Expand description
Overview
This library exposes decompose!, a macro to decompose tuples into tuples containing a
subset of their values.
use compost::decompose;
let mut cx = (&1u32, &mut 2i32, 'c', "d", Box::new(5u8), 6i8);
fn function_taking_subset(cx: (&u32, &i32, &mut u8)) {
dbg!(cx);
}
function_taking_subset(decompose!(cx));
decompose!(cx => cx_rest & {
value_1: &str,
value_2: &mut char,
});
dbg!((value_1, value_2));
decompose!(cx_rest => { value_3: &u32, value_4: &mut i8 });
dbg!((value_3, value_4));
function_taking_subset(decompose!(cx_rest));
function_taking_subset(decompose!(cx));See decompose!’s documentation for more details on the precise semantics and
limitations of the macro.
Features
Yes, this library…
- Supports reborrowing (i.e.
decompose!does not consume its input. Once you’re done with the borrow, you can reuse the original tuple). - Produces (admittedly pretty ugly) errors at compile time if the tuple cannot be decomposed.
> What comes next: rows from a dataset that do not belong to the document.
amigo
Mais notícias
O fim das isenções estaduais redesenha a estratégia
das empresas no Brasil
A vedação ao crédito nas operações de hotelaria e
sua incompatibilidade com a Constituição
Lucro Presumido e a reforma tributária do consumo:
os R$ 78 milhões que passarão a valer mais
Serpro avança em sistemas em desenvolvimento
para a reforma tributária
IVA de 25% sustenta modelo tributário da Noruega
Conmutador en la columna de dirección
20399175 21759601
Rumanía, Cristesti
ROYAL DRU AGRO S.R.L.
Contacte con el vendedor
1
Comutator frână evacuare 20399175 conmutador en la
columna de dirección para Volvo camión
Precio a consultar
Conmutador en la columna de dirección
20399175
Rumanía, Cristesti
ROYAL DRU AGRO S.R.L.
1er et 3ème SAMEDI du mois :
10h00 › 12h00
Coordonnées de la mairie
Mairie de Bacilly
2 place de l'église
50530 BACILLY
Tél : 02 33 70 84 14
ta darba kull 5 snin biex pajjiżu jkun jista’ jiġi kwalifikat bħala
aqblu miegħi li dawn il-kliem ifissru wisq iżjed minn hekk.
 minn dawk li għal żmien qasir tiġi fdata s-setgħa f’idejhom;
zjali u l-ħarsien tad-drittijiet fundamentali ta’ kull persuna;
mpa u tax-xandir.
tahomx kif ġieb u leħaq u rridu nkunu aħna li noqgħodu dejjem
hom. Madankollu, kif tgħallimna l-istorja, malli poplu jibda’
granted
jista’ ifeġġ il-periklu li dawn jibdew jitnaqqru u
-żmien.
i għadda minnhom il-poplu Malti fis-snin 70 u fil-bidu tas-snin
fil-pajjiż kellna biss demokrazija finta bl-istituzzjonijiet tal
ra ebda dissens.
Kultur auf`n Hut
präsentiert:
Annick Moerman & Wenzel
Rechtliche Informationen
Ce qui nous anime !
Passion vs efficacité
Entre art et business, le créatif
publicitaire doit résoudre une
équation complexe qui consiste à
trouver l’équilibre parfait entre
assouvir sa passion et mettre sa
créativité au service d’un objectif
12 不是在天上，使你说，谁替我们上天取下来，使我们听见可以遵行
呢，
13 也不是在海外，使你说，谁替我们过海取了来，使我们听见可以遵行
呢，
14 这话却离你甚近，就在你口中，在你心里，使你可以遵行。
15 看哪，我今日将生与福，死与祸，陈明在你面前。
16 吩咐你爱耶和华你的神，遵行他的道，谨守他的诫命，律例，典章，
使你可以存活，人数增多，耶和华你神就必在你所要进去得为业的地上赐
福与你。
- Supports borrowing mutable, immutable, owned, and smart-pointer wrapped (so long as they implement
Borrow) components. - Supports borrowing generic elements without failing spuriously on monomorphization.
- Relies on type inference rather than
TypeId, allowing the macro to operate on non-'statictypes. - Supports
no_stdenvironments. - Has zero runtime dependencies.
Macros
This macro takes a mutable reference to a tuple and decomposes it into a sub-tuple
(i.e. a tuple containing a subset of the values contained in the parent tuple).